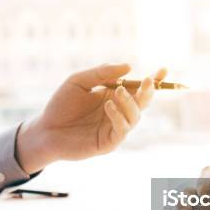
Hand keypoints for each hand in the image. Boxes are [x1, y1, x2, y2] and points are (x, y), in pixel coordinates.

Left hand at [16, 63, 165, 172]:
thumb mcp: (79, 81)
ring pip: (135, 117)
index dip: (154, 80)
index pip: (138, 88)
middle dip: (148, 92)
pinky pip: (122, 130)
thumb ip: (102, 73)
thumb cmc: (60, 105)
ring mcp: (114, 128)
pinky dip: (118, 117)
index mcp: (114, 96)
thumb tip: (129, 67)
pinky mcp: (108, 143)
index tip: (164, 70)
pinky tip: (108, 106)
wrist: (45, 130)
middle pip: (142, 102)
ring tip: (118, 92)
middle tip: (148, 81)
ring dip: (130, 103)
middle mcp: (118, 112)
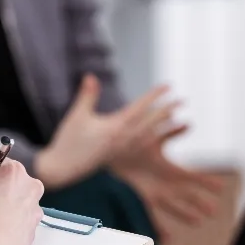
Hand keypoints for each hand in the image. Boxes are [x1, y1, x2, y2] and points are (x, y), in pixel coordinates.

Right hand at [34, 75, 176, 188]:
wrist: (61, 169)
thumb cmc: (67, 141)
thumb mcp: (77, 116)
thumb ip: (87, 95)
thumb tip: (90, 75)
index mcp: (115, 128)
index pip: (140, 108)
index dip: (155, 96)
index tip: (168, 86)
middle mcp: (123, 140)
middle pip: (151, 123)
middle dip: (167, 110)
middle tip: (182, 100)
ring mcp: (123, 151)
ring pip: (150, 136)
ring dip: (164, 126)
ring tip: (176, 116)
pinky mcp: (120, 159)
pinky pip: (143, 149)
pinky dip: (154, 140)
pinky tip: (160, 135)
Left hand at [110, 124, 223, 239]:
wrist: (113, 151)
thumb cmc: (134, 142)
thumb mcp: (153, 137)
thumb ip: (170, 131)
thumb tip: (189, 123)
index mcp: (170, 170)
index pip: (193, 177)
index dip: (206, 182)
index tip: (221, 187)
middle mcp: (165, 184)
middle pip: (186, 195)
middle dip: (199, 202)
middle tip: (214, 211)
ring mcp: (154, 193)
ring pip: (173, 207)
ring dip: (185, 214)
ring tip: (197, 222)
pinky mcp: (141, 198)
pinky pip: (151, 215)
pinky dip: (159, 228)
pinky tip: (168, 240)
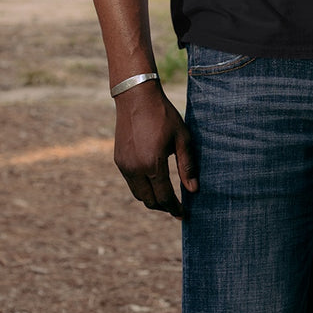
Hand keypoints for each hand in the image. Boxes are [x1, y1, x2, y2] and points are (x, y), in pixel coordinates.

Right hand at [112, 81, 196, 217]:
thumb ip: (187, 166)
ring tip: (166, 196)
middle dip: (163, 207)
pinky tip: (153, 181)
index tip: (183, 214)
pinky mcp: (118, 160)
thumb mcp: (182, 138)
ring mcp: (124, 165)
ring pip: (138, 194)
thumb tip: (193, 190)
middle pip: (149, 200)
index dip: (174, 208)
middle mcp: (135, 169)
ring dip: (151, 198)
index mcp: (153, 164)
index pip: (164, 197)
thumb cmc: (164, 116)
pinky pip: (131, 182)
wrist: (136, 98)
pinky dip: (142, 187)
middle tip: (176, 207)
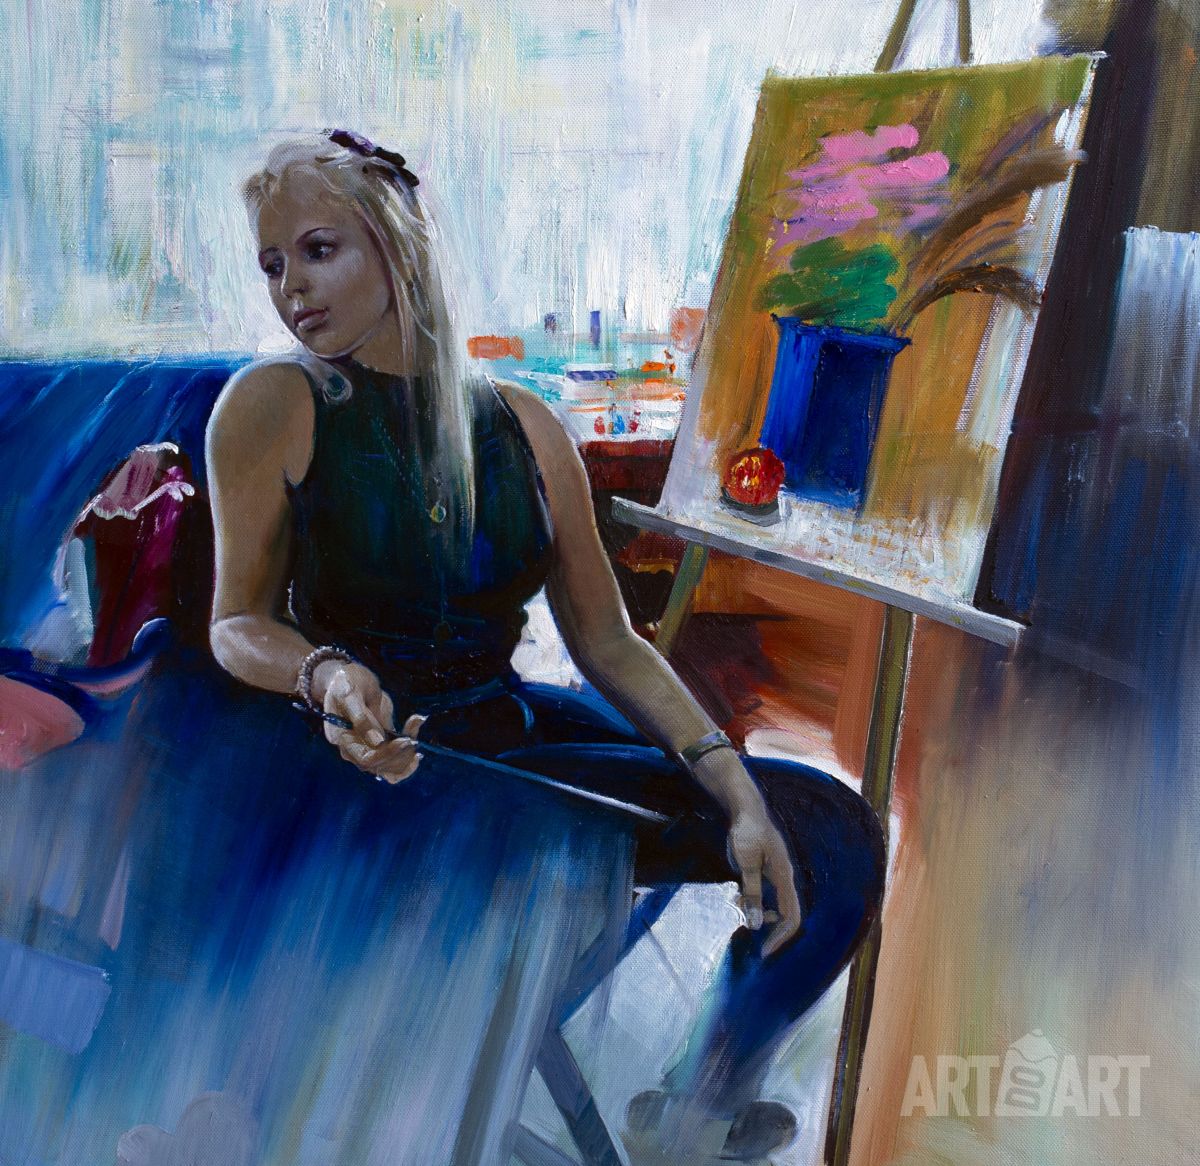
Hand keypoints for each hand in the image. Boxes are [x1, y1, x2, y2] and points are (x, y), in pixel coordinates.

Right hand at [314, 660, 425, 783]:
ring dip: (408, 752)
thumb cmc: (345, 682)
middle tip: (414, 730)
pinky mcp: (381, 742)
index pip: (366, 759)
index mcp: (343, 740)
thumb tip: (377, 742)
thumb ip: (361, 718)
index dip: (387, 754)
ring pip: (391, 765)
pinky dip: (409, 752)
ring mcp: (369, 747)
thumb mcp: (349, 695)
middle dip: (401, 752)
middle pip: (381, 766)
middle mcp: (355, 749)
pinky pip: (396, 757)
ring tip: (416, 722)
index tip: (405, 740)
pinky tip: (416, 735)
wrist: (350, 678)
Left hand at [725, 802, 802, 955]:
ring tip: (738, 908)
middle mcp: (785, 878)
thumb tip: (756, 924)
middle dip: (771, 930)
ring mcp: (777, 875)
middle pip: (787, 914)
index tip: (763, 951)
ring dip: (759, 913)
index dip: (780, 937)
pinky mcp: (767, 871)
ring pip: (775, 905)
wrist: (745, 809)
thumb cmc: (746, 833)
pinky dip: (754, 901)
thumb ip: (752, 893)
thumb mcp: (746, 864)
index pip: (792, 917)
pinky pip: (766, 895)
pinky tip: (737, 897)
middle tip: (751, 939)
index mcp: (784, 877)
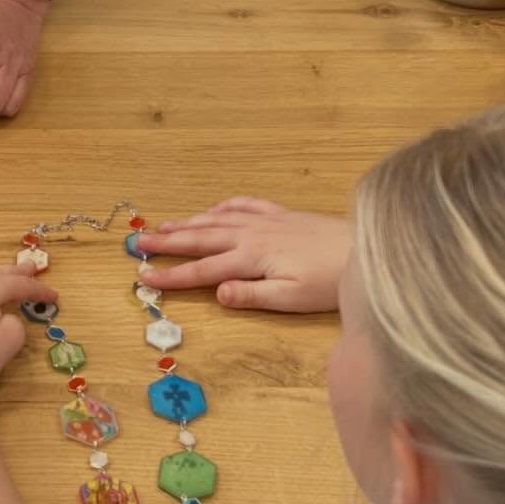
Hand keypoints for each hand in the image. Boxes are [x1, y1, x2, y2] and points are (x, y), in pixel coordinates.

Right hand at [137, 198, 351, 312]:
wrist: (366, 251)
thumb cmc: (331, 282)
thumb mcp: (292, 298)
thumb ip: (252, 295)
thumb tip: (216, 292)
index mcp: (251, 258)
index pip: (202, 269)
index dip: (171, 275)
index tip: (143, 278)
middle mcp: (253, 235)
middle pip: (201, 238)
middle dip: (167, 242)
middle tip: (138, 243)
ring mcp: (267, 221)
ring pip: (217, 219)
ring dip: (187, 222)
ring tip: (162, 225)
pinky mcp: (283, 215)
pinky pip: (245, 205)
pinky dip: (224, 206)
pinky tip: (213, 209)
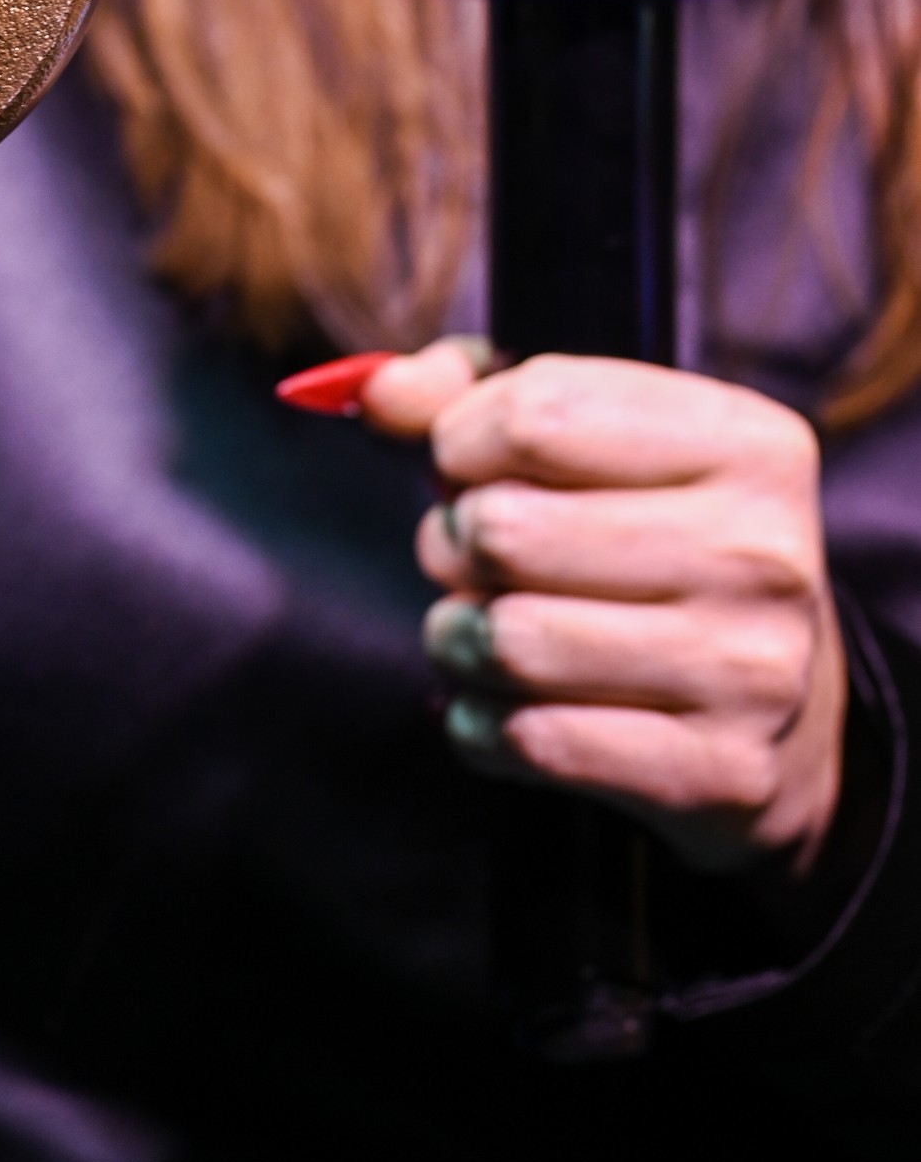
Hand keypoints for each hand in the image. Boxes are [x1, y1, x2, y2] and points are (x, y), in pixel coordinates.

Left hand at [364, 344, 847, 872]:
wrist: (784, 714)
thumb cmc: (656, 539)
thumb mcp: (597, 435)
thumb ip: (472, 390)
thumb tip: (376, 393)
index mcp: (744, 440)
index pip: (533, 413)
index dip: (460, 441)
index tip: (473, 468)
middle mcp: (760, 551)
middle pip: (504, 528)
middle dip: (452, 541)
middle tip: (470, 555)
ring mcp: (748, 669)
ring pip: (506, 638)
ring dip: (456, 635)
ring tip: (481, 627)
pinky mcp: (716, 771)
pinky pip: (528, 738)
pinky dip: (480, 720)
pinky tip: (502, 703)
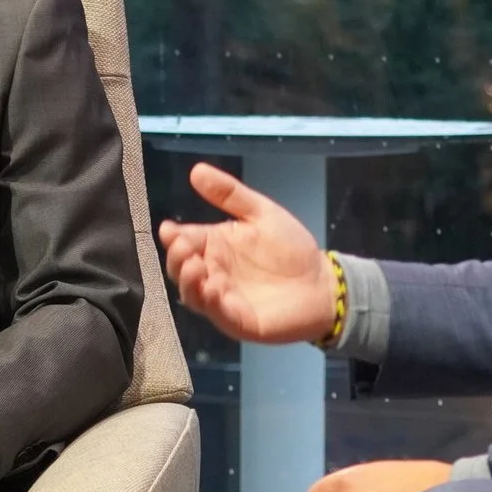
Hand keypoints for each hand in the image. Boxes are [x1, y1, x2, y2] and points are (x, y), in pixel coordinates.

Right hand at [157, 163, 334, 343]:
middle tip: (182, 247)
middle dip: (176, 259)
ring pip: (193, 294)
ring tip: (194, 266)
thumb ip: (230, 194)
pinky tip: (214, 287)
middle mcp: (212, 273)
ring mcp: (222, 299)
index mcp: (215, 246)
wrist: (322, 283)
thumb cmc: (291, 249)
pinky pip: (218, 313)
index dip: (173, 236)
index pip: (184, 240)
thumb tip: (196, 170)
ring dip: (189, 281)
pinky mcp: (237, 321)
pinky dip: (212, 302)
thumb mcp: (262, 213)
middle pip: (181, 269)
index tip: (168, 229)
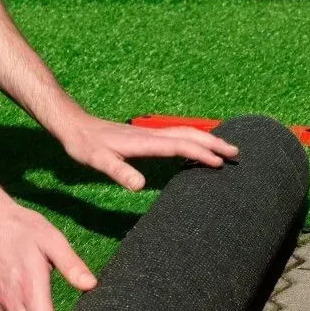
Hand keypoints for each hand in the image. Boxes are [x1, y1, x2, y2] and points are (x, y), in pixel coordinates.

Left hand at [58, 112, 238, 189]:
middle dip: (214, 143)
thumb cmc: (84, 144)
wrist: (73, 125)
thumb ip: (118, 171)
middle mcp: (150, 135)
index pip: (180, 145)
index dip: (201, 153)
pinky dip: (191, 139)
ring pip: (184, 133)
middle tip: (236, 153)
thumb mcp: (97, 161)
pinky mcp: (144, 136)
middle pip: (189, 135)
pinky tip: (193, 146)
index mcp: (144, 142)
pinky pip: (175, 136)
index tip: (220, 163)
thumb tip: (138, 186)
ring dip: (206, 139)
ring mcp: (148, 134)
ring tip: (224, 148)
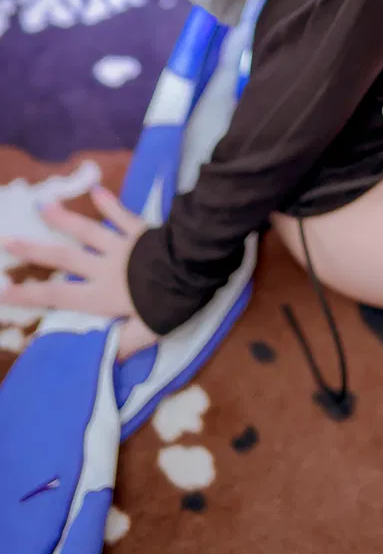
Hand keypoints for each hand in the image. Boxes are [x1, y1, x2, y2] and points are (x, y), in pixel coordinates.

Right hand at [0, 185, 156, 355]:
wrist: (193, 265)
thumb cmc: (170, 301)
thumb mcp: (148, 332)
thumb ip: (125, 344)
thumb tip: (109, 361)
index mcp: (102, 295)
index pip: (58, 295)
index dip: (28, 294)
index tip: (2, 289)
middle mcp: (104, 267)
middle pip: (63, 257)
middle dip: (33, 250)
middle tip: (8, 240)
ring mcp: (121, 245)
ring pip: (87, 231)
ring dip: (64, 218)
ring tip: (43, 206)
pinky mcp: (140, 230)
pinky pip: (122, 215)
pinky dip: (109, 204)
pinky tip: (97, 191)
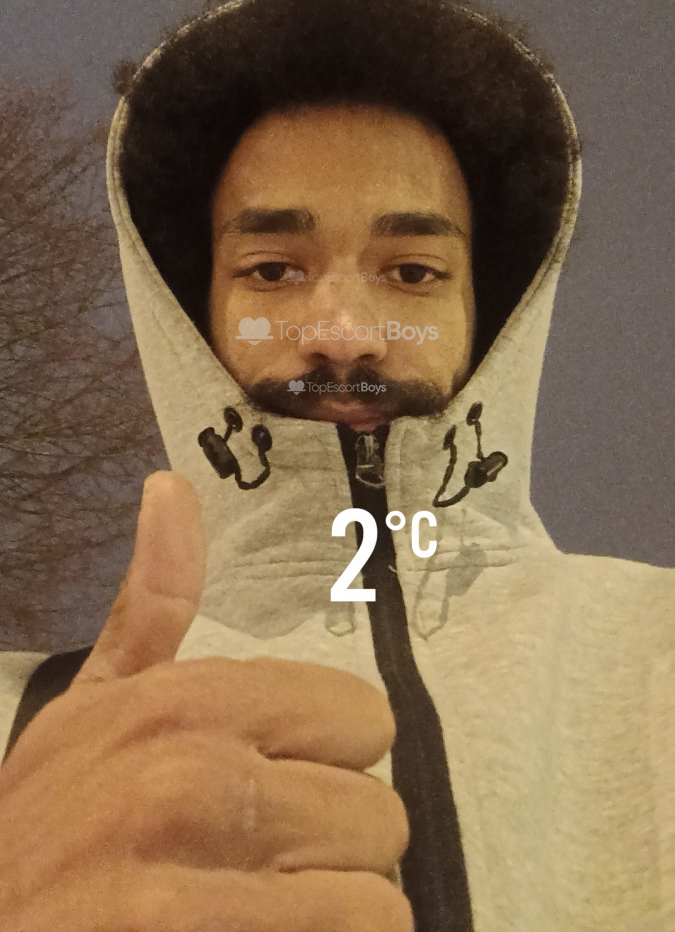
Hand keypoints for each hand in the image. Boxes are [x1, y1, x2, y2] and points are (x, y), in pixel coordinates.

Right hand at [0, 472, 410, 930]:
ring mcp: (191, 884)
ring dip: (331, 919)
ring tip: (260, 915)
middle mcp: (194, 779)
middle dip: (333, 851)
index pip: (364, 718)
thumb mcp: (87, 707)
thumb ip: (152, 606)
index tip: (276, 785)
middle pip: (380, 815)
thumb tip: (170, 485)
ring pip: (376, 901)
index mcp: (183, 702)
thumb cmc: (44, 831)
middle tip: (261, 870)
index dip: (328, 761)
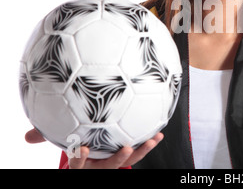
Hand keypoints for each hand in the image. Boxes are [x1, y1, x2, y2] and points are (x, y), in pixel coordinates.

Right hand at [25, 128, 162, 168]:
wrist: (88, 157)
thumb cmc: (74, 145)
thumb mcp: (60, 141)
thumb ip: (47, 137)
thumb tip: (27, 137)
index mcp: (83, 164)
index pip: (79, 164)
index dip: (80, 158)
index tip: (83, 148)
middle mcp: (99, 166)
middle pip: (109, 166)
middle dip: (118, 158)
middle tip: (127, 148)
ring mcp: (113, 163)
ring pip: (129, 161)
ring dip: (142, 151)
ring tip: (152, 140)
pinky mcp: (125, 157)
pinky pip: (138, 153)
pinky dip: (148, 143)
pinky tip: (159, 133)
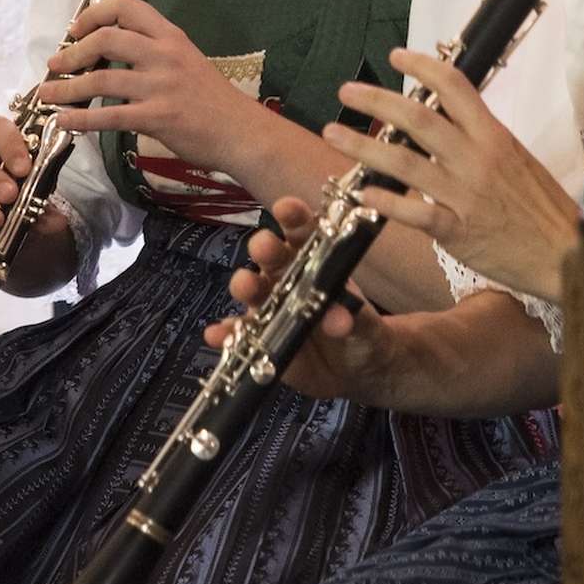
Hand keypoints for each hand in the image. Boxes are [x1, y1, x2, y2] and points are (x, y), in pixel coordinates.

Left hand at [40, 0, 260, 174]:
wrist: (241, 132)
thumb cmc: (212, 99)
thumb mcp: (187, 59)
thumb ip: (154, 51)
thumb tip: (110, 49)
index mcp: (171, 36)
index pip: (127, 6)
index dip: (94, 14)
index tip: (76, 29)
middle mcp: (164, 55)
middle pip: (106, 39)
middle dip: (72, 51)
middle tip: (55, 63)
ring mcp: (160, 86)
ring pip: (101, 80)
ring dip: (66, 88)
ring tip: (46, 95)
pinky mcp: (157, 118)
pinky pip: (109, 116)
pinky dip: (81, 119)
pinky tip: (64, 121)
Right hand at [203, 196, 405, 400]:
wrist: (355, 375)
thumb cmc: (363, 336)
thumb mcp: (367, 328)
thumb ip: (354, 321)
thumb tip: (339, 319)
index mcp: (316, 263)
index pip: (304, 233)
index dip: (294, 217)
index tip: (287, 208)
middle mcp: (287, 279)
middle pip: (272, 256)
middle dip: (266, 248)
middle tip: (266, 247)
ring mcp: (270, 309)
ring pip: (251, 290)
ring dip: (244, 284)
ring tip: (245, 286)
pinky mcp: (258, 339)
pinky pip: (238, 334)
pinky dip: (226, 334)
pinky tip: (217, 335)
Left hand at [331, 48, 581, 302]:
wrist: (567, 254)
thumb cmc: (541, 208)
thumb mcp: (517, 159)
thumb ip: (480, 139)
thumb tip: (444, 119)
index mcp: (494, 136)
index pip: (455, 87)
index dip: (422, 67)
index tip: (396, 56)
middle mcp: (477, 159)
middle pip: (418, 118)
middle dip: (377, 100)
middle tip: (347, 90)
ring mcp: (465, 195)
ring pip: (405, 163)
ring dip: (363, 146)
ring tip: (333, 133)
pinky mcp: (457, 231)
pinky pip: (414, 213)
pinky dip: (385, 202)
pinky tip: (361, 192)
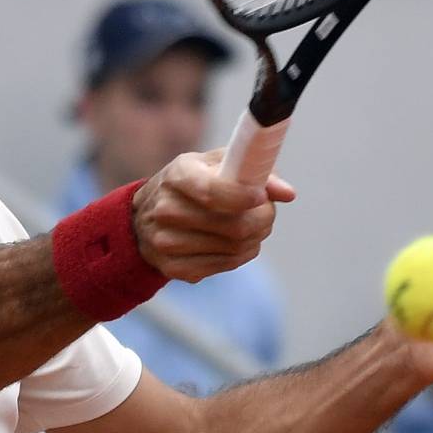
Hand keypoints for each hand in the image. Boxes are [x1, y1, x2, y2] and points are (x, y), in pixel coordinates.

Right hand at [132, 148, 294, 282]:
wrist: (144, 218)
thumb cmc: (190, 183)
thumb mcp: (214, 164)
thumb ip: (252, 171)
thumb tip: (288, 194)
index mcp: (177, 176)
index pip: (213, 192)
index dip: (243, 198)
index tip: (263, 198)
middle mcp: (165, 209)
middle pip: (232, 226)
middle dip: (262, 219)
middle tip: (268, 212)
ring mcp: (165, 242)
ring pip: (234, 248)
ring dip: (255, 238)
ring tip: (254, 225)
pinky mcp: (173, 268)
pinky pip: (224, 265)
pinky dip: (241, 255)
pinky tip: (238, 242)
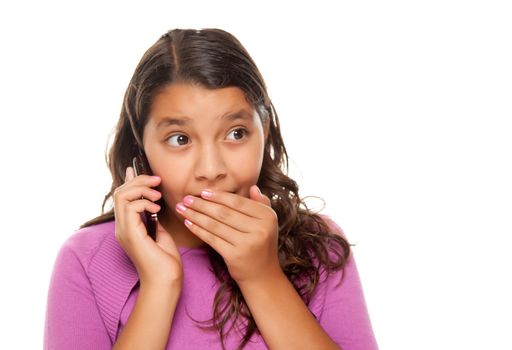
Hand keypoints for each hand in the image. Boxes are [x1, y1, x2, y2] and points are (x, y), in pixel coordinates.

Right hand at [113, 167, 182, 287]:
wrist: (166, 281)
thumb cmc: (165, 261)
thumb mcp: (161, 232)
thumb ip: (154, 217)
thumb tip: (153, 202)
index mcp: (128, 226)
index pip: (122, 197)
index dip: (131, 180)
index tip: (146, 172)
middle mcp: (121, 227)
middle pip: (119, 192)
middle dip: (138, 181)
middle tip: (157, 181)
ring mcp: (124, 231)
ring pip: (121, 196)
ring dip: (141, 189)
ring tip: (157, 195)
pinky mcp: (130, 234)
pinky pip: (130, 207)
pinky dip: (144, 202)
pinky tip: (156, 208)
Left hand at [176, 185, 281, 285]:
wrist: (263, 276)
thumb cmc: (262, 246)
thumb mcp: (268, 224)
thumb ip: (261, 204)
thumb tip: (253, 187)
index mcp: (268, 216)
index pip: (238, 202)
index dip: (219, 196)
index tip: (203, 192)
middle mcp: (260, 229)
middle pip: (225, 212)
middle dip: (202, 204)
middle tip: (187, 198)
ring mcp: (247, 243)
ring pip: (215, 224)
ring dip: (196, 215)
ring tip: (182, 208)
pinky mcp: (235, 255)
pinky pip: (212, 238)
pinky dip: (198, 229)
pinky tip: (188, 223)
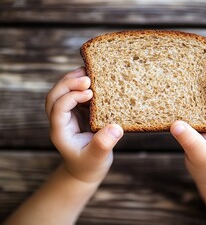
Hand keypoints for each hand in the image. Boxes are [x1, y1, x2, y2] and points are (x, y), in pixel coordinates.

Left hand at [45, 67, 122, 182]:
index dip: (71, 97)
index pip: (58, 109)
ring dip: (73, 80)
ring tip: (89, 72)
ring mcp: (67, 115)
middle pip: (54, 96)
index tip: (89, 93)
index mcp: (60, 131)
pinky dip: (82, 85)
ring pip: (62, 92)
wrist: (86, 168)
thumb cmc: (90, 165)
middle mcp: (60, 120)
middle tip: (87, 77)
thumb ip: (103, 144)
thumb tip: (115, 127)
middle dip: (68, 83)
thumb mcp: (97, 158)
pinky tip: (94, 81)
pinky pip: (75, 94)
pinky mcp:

### About this exercise:
Your answer should be every line from the material above in which the word "Right" appears.

### Exercise solution:
Right hand at [34, 75, 176, 188]:
Right hand at [112, 81, 196, 217]:
Right hand at [314, 660, 425, 783]:
Right hand at [137, 198, 351, 312]:
Right hand at [157, 163, 334, 343]:
Right hand at [0, 185, 156, 355]:
Right hand at [0, 472, 410, 930]:
Right hand at [25, 128, 162, 168]:
Right hand at [203, 196, 405, 400]:
Right hand at [132, 148, 294, 282]:
Right hand at [113, 167, 182, 287]:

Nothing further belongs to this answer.